Sustainable food alternatives for human consumption: Challenges and opportunities
At the moment, the world has to rethink the kind of food that can be consumed, not only because this food is essential to eradicate hunger and end malnutrition, but also to avoid deaths from starvation or different kind of diseases (cardiovascular, cancer, etc).
According to data collected by “Food and Agriculture Organization of the United Nations” (FAO), 25% of the world’s population is deficient in protein and this is a clear example of the need for alternative sources of protein in the world and also more than 815 million people today suffer from chronic undernourishment.
By the middle of this century, it is estimated that an extra 265 million tons of protein will be needed to meet the demands of the world’s population. Finding new protein sources turn to be a necessity that leads the way towards sustainable alternatives.
Countries like Algeria, Nigeria, Madagascar and Botswana face serious food shortages.
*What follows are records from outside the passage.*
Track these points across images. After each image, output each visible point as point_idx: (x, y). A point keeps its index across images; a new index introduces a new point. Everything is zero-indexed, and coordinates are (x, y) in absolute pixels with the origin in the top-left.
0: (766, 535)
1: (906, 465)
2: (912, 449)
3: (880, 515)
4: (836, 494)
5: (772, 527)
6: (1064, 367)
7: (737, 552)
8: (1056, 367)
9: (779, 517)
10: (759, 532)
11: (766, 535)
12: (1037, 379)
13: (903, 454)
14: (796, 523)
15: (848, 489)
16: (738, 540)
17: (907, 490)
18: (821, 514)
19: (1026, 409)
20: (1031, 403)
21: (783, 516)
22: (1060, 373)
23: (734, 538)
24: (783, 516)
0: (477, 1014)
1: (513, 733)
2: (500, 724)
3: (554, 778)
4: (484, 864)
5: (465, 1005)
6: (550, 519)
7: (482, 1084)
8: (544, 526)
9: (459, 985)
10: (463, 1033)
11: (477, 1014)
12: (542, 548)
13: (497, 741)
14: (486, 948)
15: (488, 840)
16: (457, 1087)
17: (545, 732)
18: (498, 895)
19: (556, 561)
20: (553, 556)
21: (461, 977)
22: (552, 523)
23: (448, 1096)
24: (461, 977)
India, due to its overpopulation, also faces many difficulties in terms of the ability to feed its population.
Science is making progress in looking for alternatives to take advantage of different or new natural resources that can improve our nutritional patterns, exploitate unconventional food sources as possible alternatives. Among them, single-celled microorganisms are likely to have the best chance of developing unique agricultural supply independence. Protein obtained from microorganisms is cheap and competes well with other sources of protein and can provide good nutritional value depending on the amino acid composition.
Moreover, animal protein could be replaced with high-quality plant sources and, perhaps, other more novel sources including insects. Insects and single-cell organisms, including bacteria, represent exciting, and with continued research and investment, economically and environmentally favorable alternatives.
In the near future, sustainable food alternatives could have a major impact not only on solving various food problems that humanity faces but they can also reduce the food industry’s environmental footprint, create innovative products and help adopting the circular economy model that contributes to the SDG’s.